"Blue Jasmine" im Kino:Aberwitziger Selbstbetrug

Lesezeit: 5 Min.

Cate Blanchett liefert in "Blue Jasmine" eine Tour de Force ab - als Gattin eines Milliardärs, der alles verloren hat (Foto: Imago Stock&People)

"Blue Jasmine" heißt der neue, gefeierte Woody Allen. Große Frauenrolle, großes Drama, und dann noch von einem Meister. Müsste man eigentlich gut finden. Wenn der Film nicht vor allem eines zeigen würde: Allens fortschreitenden Weltverlust.

Von Tobias Kniebe

Jasmine also. Das hier ist ihre Show. Klassische Chanel-Jacke, weiß mit schwarzen Bordüren. Perlen, doppelt gehängt. Die Haare Ton in Ton mit dem Goldschmuck, Hermès-Handtasche, First-Class-Ticket, Koffer mit Monogramm. Reich und schön, zwar mit Geschmack, aber ohne Persönlichkeit. Modisch ganz auf der sicheren Seite. Das wäre hier, unter normalen Umständen, die Ansage.

Nur sind die Umstände nicht normal. Jasmine muss reden, egal mit wem. Tief durchatmen, sich Luft verschaffen, die Panik niederkämpfen. Ihre Hände flattern, verkrampfen sich, berühren beschwörend die pochenden Schläfen. Gelegentlich, von Pein überwältigt, formt ihr Mund einen Krater aus Fassungslosigkeit. Manchmal blinkt auch Hass aus ihren Augen, die ein bisschen zu glänzend sind, wie mit Xanax glasiert.

Alles verloren

Jasmine hat alles verloren. Vor allem ihren Mann, einen Investment-Tycoon, der Milliarden vernichtet hat, hochkriminell per Schneeballsystem. Der ist nun tot, er hat sich im Gefängnis erhängt. Aber auch das Penthouse am Central Park, die Hamptons-Villa, die Kunst, die Konten, ein Großteil des Schmucks - alles weg. Eine Flüchtige und Verstoßene ist sie nun, die nur noch bei ihrer Schwester Unterschlupf findet. Die ist Kassiererin in einem Supermarkt, in San Francisco, wo Jasmine nun ankommt.

Und ja, sie ist wirklich eine Tragödin im Tennessee-Williams-Format. Eine Blanche DuBois für die Depressionen der Gegenwart, die klassische Diva am Rand des Nervenzusammenbruchs. Woody Allen hat sie erfunden, und Cate Blanchett haucht ihr nun flackerndes Leben ein, eine bebende, überspannte, Aufmerksamkeit fordernde Tour de Force.

**Arbeitsaufträge**.
a) Welche Dinge, die Jasmine verloren hat, zählt die Filmkritik zu „Blue Jasmine“ einzeln auf?
b) Als was arbeitet Jasmines Schwester laut der Filmkritik zu „Blue Jasmine“?
c) Führe die Filmkritik zu „Blue Jasmine“ im Anschluss an ihren letzten Satz weiter.

**Verfügbares Material**.
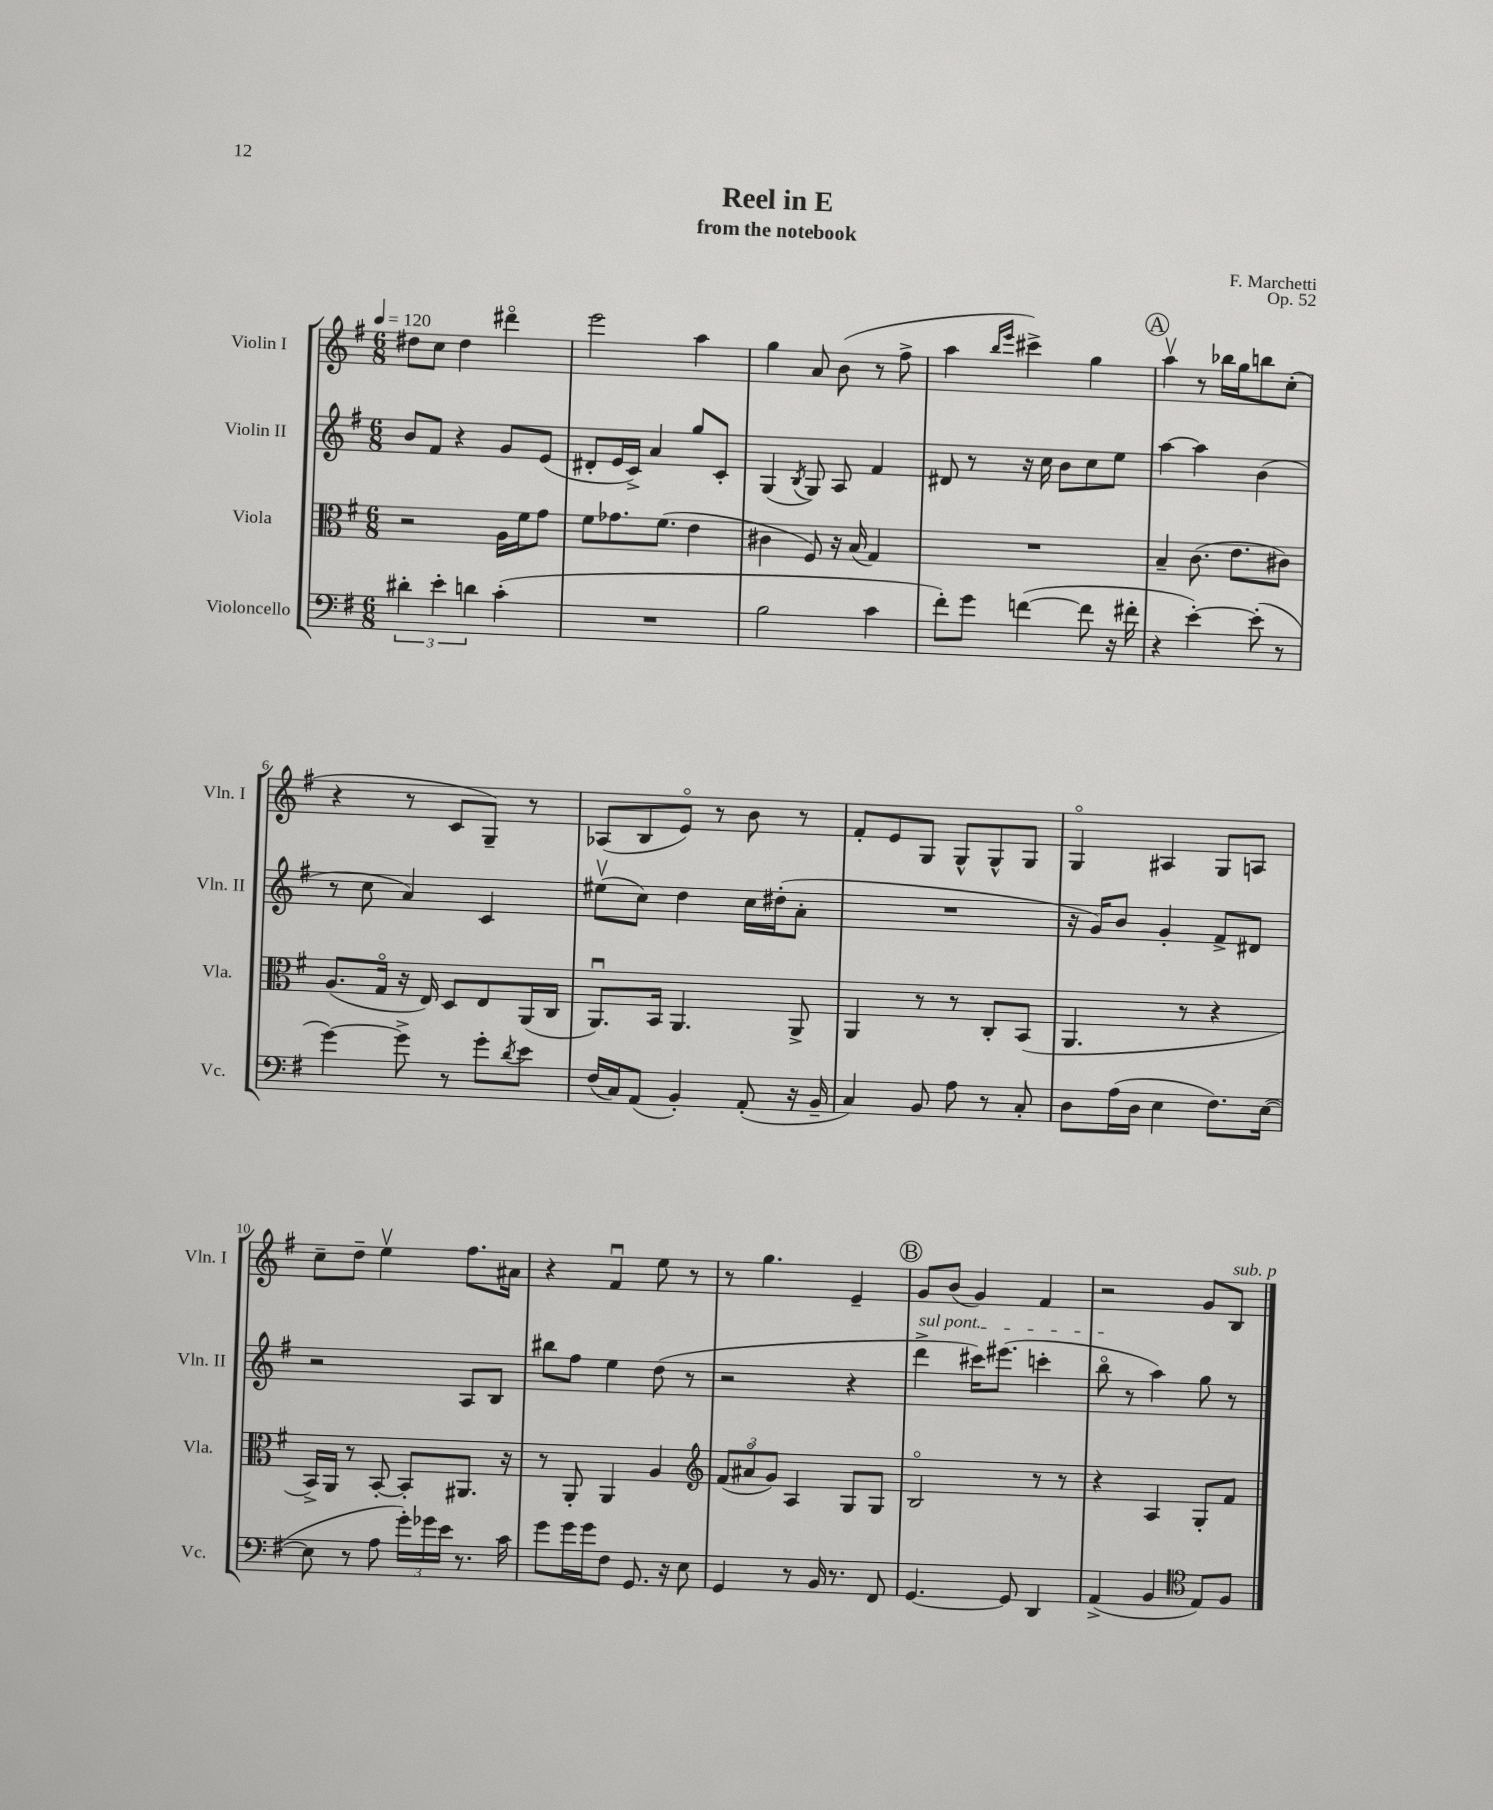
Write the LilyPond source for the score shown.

**Ergebnisse**.
a) Ihren Mann, das Penthouse am Central Park, die Hamptons-Villa, die Kunst, die Konten und einen Großteil des Schmucks.

b) Als Kassiererin in einem Supermarkt in San Francisco.

c)
Muss man so etwas nicht lieben? Große Frauenrolle, großes Drama, und dann noch von Woody Allen, der sich endlich mal wieder aufgerafft hat, Ernst zu machen. Der zurück nach Amerika gegangen ist, wo er sich auskennt, der mal wieder ein echtes Thema anpackt, hochaktuell, geradezu politisch. Die Kritiker, die "Blue Jasmine" bisher rezensiert haben, sind sehr weitgehend einig: man muss.

Und es klingt ja auch alles gut. Woody Allens längere touristische Werkperiode, diese Ausflüge von Barcelona über Paris bis Rom, diese lustigen Pappkameraden vor Fremdenverkehrskulisse - endlich vorbei. Teile des neuen Films, die Rückblenden in Jasmines früheres Leben, spielen jetzt sogar an einem Ort, wo er wohnt und sich wirklich auskennt: Upper East Side, Manhattan.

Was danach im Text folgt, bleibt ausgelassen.